A fraud alert will arise, for instance, if a credit card was opened in your name without your knowledge. These unfortunate instances, which are forms of identity theft, occur when an individual’s personal or financial information has been usurped. To limit the damages associated with these illegal acts and to inform an individual that their personal information has been breached; a fraud alert will be sent via mail, email, or over the phone that the individual should take immediate or investigative action to close the account.
A fraud alert is a fundamental security measure that must be enacted or initiated by the holder of a credit card or the owner of a checking account. Once enacted, the fraud alert will effectively prevent, through advanced notification on a credit report, the usurping of an individual’s personal information.
Types of Fraud Alerts:
Initial Fraud Alert: This type of fraud alert lasts for 90 days and is typically used when your credit or debit card information or your personal information has been compromised by a third party. Your information may be comprised from a variety of mediums or because of a number of situations; for instance, if you lose your wallet or have unknowingly engaged in a phishing scam, your credit card or personal information can be obtained by another individual. When this information is comprised, the criminal party has the ability to purchase products or goods (if the credit card information is obtained) or open new credit cards in your name (if your personal information was stolen).

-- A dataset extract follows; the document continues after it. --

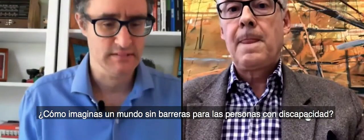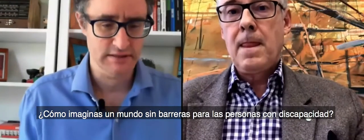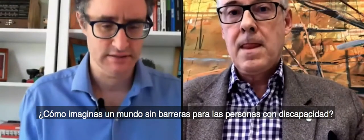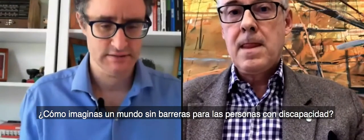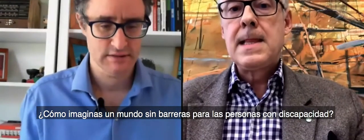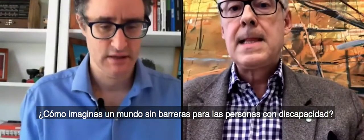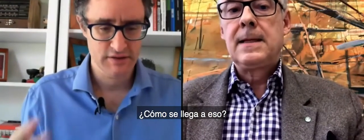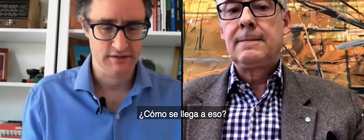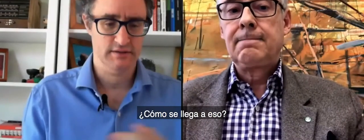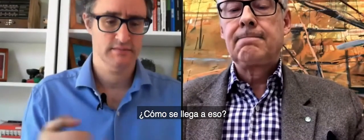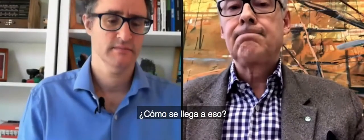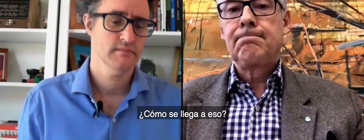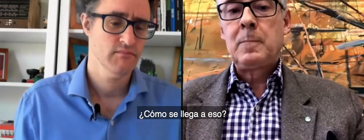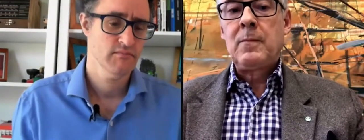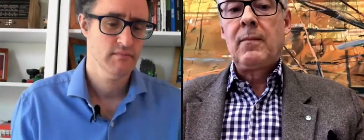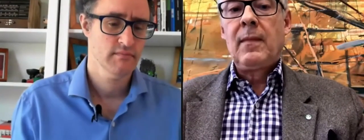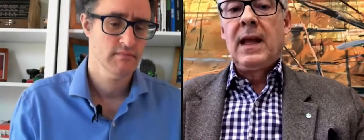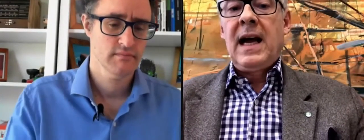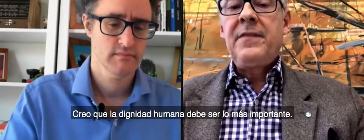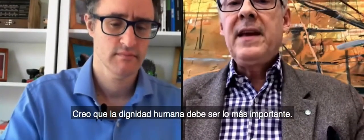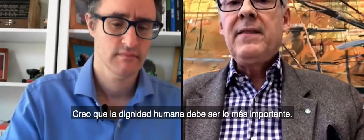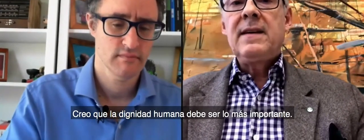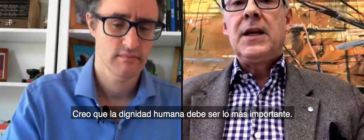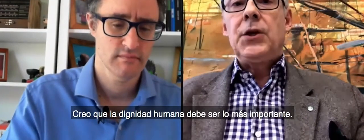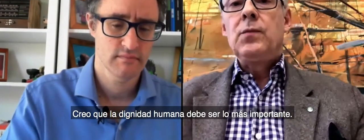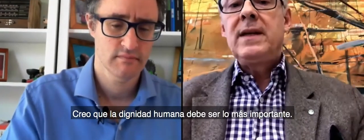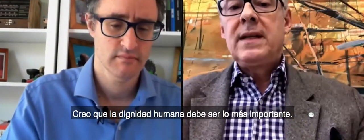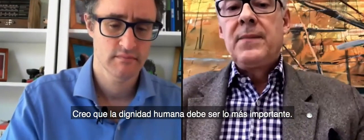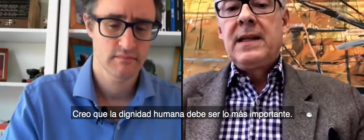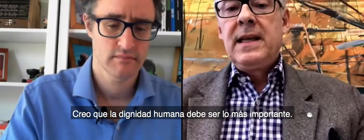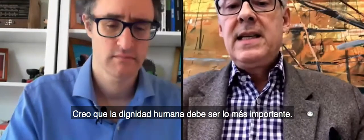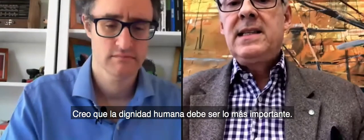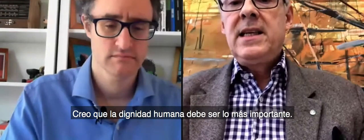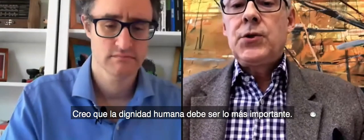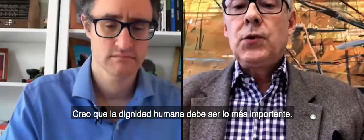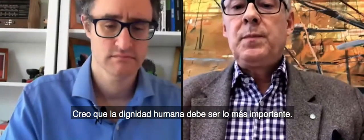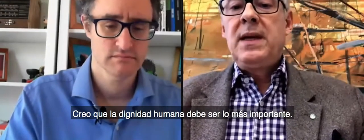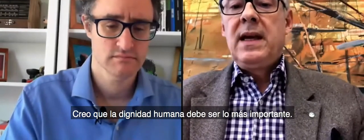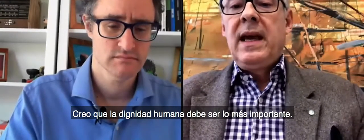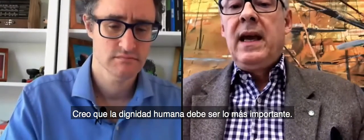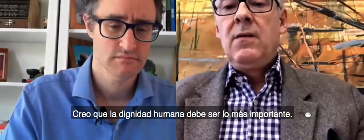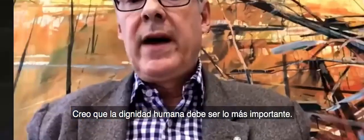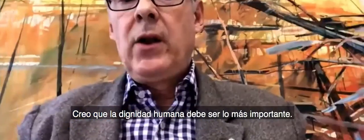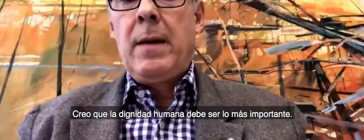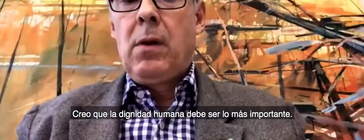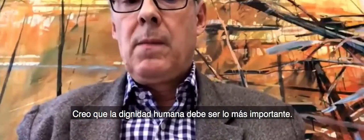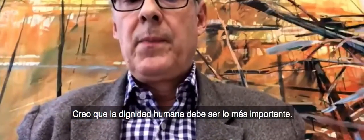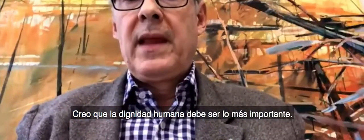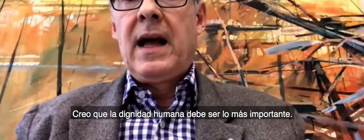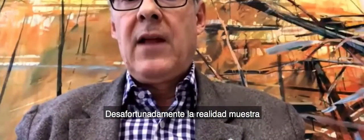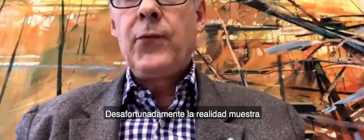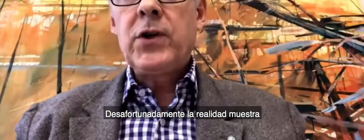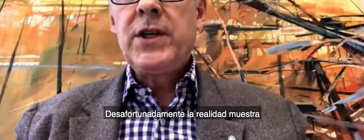disabilities how you get there I think that human dignity should be inviolable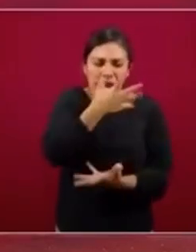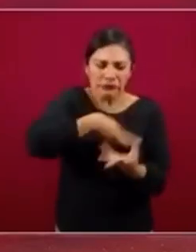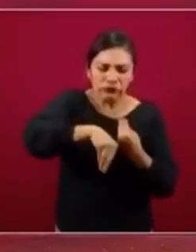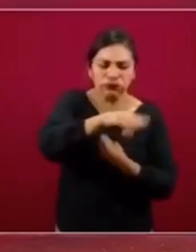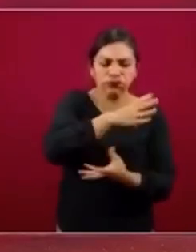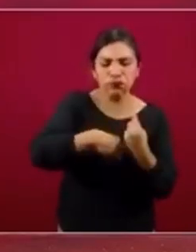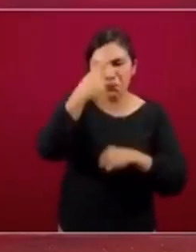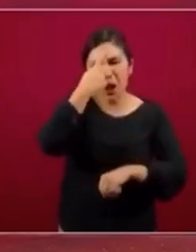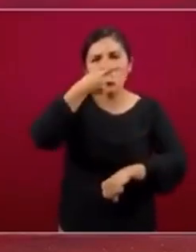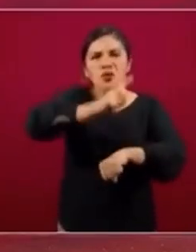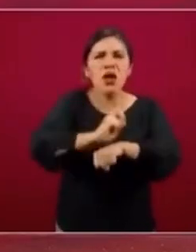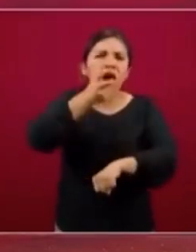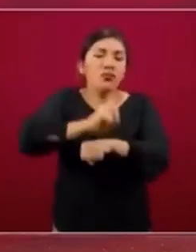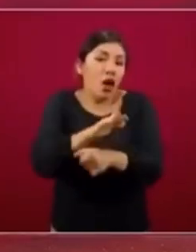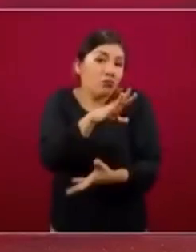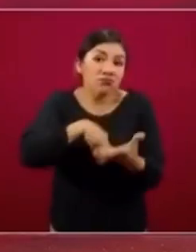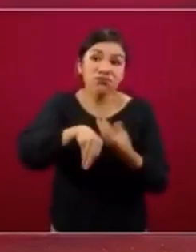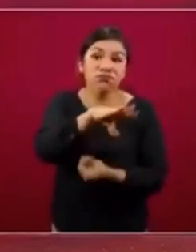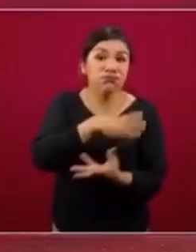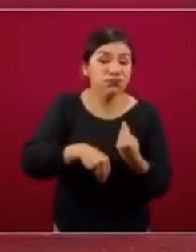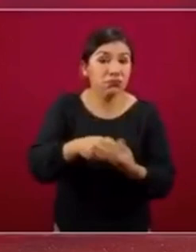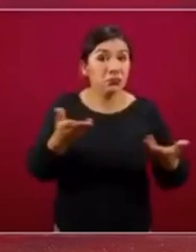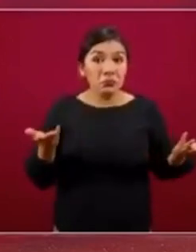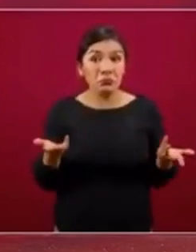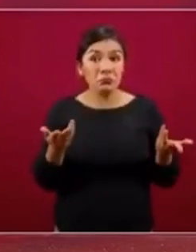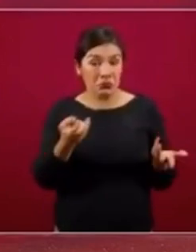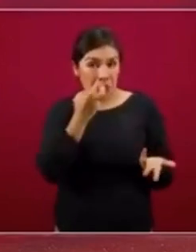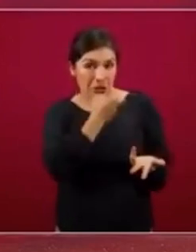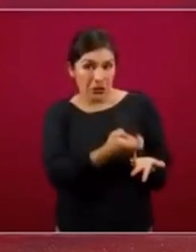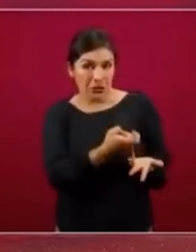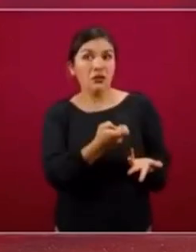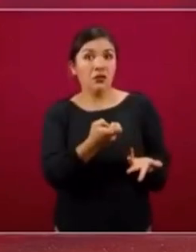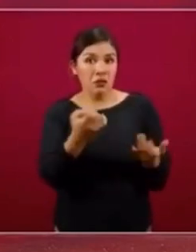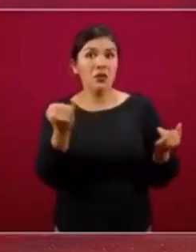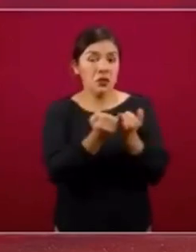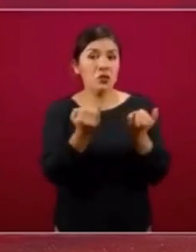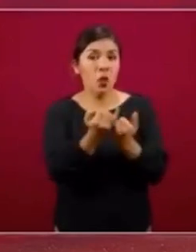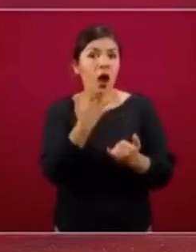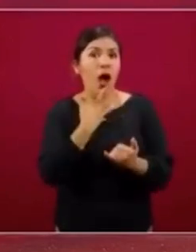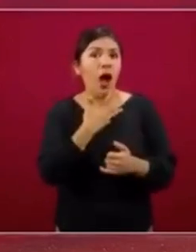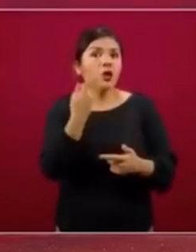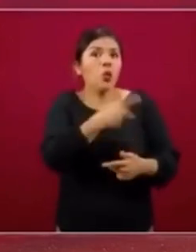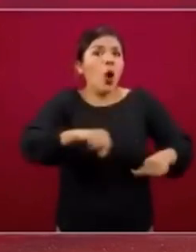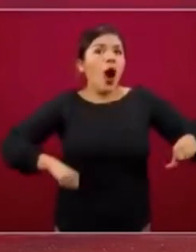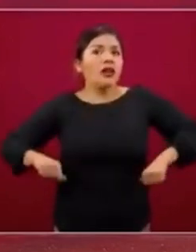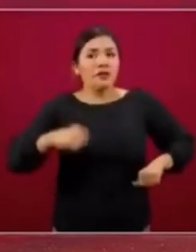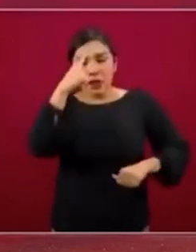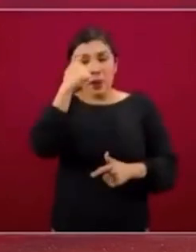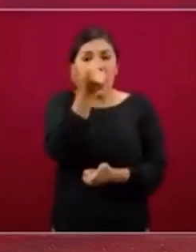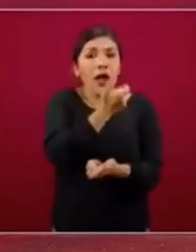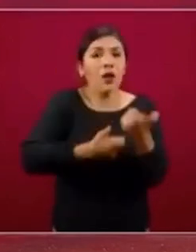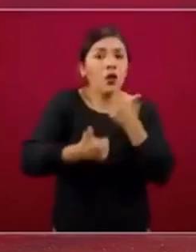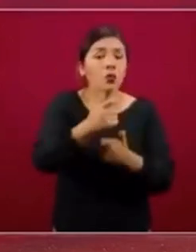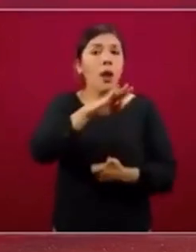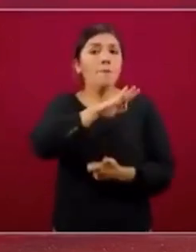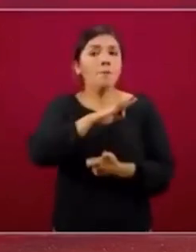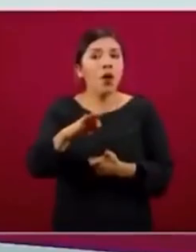sacar el día y que finalmente están teniendo una actividad económica que les permite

An initial fraud alert, when enacted, will require a creditor (companies who issue credit cards) to partake in advanced security measures to accurately verify the identity of the applicant—an initial alert may require the creditor to check the applicant driver’s license information or Social Security number.
Extended Fraud Alert: This type of fraud alert lasts for seven years and is typically employed by those individuals who have fallen victim to identity theft in the past. To engage in this particular prevention strategy an individual must obtain a police report or document that affirms that you have been victimized by identity theft in the past. When enacted, the extended fraud alert will require all creditors and financial institutions to contact your phone number when a new account is opened or a purchase is made.
Fraud Alert Limitations:
A fraud alert prevents criminals, specifically those engaging in identity theft from establishing new credit accounts in your name. That being said, a fraud alert in most cases will not prevent an individual from using your already established credit account. Therefore, if your credit card is stolen or lost, you must immediately contact your card issuer to effectively cancel the account. Furthermore, a fraud alert will not stop identity thieves from opening a new credit card account that does not require a credit check.